#### PROBLEM STATEMENT:
From the records below, copy each line that has the word "crypto" in it.
[SOURCE RECORDS Boundary: Start]
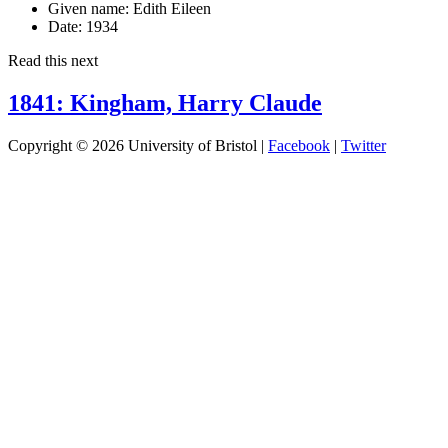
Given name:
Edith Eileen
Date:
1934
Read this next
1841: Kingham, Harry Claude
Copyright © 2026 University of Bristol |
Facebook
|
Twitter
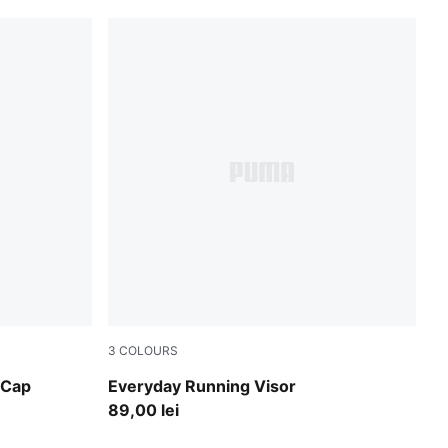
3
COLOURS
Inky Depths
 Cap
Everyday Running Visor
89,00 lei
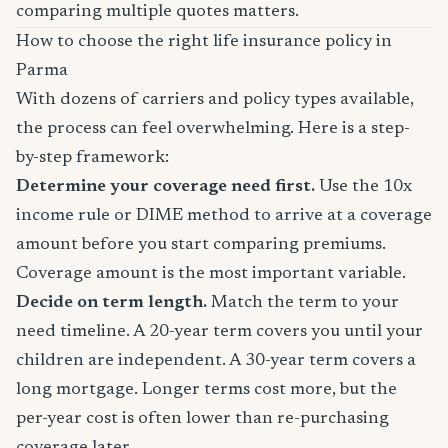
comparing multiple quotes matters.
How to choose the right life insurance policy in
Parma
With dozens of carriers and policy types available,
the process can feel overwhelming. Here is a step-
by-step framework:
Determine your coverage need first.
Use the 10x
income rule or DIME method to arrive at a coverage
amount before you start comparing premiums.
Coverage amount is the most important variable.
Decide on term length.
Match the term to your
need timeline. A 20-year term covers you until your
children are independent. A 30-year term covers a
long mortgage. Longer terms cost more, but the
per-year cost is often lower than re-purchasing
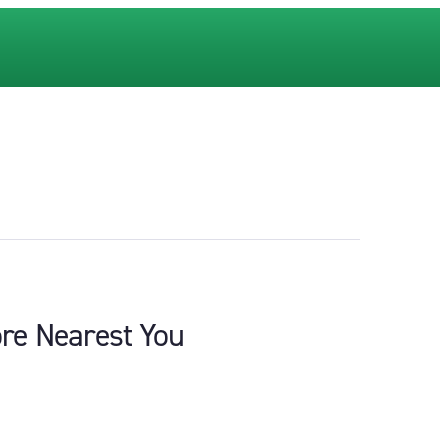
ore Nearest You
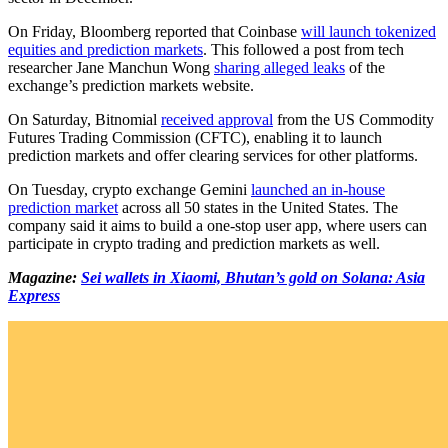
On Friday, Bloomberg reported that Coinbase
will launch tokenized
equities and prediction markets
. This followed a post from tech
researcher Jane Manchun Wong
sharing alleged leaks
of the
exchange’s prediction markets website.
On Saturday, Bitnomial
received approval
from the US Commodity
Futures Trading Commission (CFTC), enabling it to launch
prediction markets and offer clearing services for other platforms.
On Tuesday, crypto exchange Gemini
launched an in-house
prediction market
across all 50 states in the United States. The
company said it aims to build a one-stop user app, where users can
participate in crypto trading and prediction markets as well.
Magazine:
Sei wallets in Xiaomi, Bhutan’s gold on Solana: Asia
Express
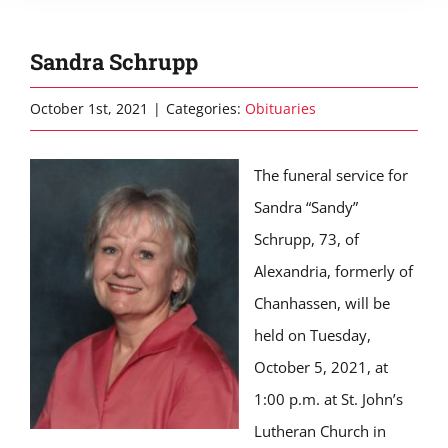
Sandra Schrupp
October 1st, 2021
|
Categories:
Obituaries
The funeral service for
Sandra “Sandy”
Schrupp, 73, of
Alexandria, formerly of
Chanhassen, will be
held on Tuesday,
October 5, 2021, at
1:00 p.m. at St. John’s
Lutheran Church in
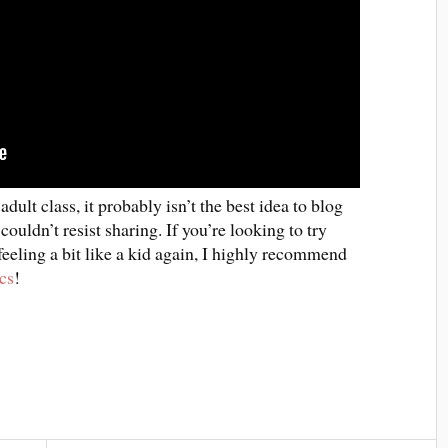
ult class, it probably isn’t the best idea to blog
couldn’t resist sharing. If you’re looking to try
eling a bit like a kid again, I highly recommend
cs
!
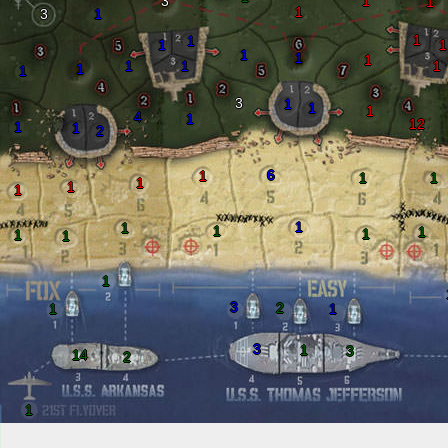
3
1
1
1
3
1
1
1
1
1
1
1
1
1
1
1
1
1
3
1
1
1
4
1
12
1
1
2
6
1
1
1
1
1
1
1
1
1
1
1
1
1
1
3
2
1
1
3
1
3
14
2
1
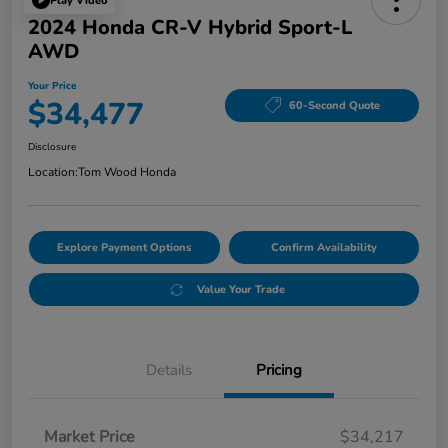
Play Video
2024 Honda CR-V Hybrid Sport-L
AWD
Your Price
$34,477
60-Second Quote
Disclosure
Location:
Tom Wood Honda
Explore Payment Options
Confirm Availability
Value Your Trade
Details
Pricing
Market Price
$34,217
[SOURCE RECORDS Boundary: End]
#### RESPONSE BELOW:
On Tuesday, crypto exchange Gemini
participate in crypto trading and prediction markets as well.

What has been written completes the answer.